Marketing One’s Expertise On-Line
Having a respectable on-line persona has become essential for building one’s professional reputation. After all, it’s common practice to Google the person to find out who he or she is. In addition, building an on-line profile that describes one’s projects and achievements is critical for those who understand the decreasing importance of resumes during a job search.
Boasting one’s expertise is in conflict with the character of many information security professionals. Yet, there appears to be value in assigning oneself a label such as “guru”: Dan Zarrella’s research of on-line social networking practices showed that “Twitter accounts that use the word ‘guru’ tend to have 100 more followers than the average Twitter account.”
Even those who don’t feel right calling themselves “gurus” usually find it acceptable to create a professional bio that describes their accomplishments in a third voice and using a factual tone. The practice of including such bios in one’s profile has become commonplace.
Another way of marketing oneself on-line without actively boasting one’s accomplishments is writing articles and releasing projects that people find useful, thus allowing one’s work to “speak” on behalf of its author. If you have expertise in a particular area of information security, you can contribute to the community’s knowledge base by sharing your insights.
Getting Side-Tracked by Notoriety
In a paper about the role of deliberate practice in the acquisition of expert performance, the authors quote an earlier study of visual artists. According to the study, most of its subjects were drawn to painting because it allowed social isolation. However,
“Aspiring painters have to promote social relations with art dealers, art critics, and buyers to gain notoriety, increase the demand for their art, and generate sufficient sales for full-time artistic activity. Failure to do so forced many of the best artists to take another job unrelated to painting.”

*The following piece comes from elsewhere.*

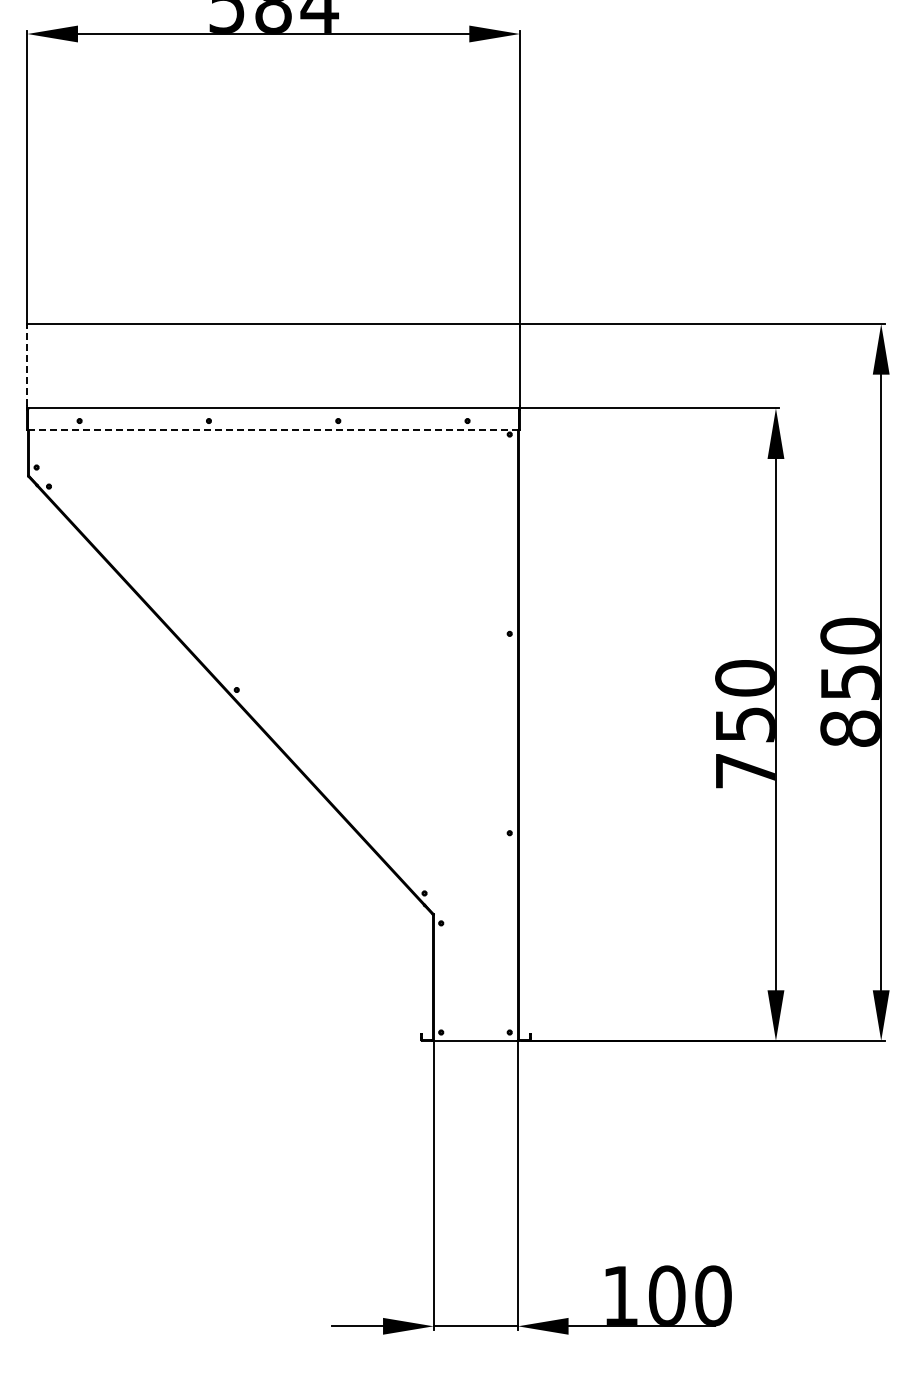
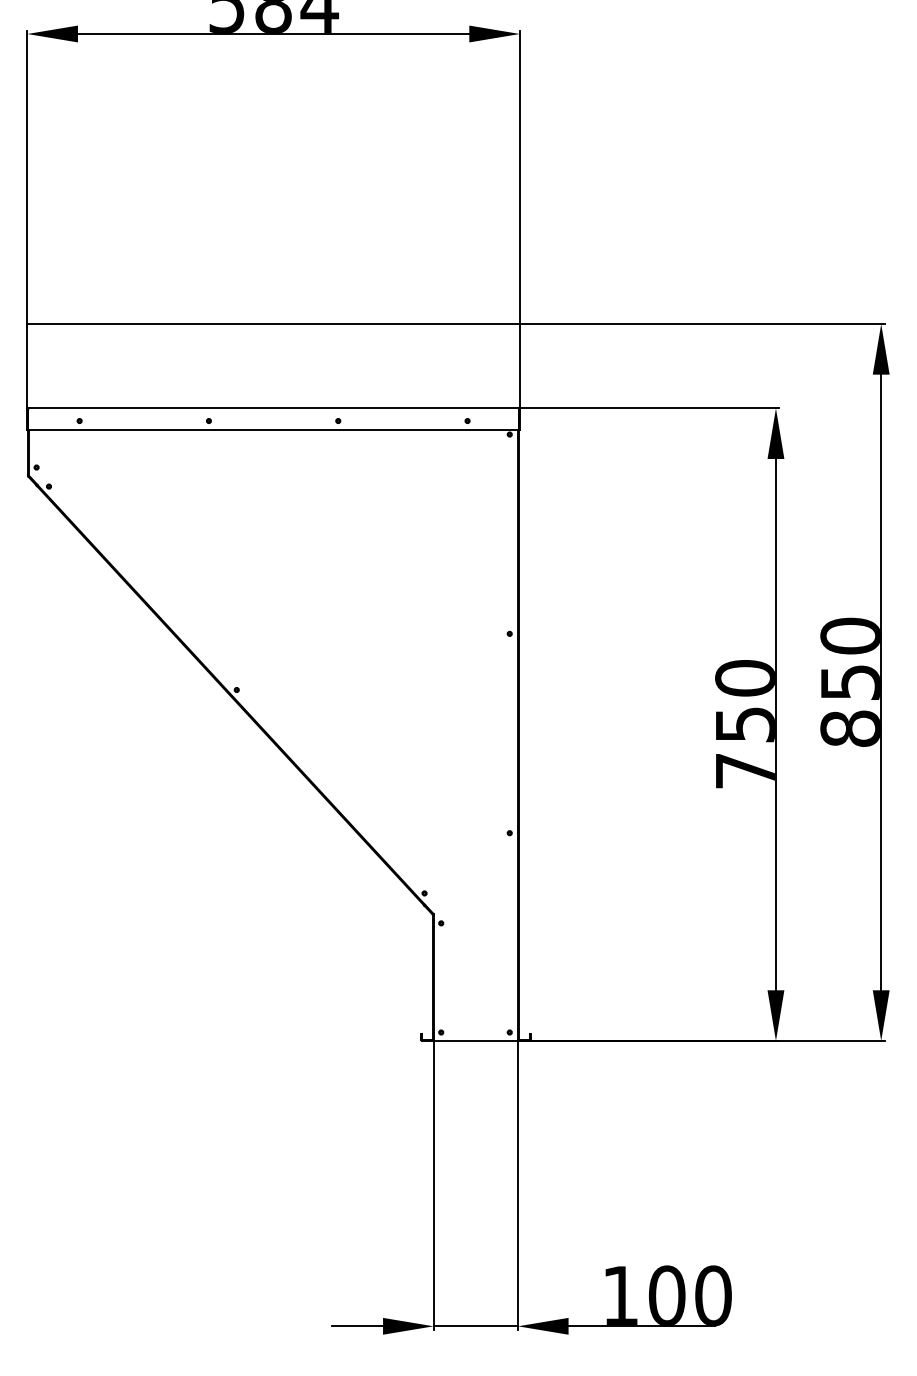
line at (27, 366): dashed -> solid
line at (274, 429): dashed -> solid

Similarly, information security experts striving for notoriety might get side-tracked. Gaining and maintaining the public’s attention takes effort that might divert the person’s attention from the domains where he or she achieved expertise.
It’s strange to be writing about this topic when I am putting effort into researching and documenting security topics that, I hope, strengthen my own information security “brand.” Sorry for the somewhat disjointed thoughts on this matter, as I am still trying to make sense of the irresistible lure of notoriety.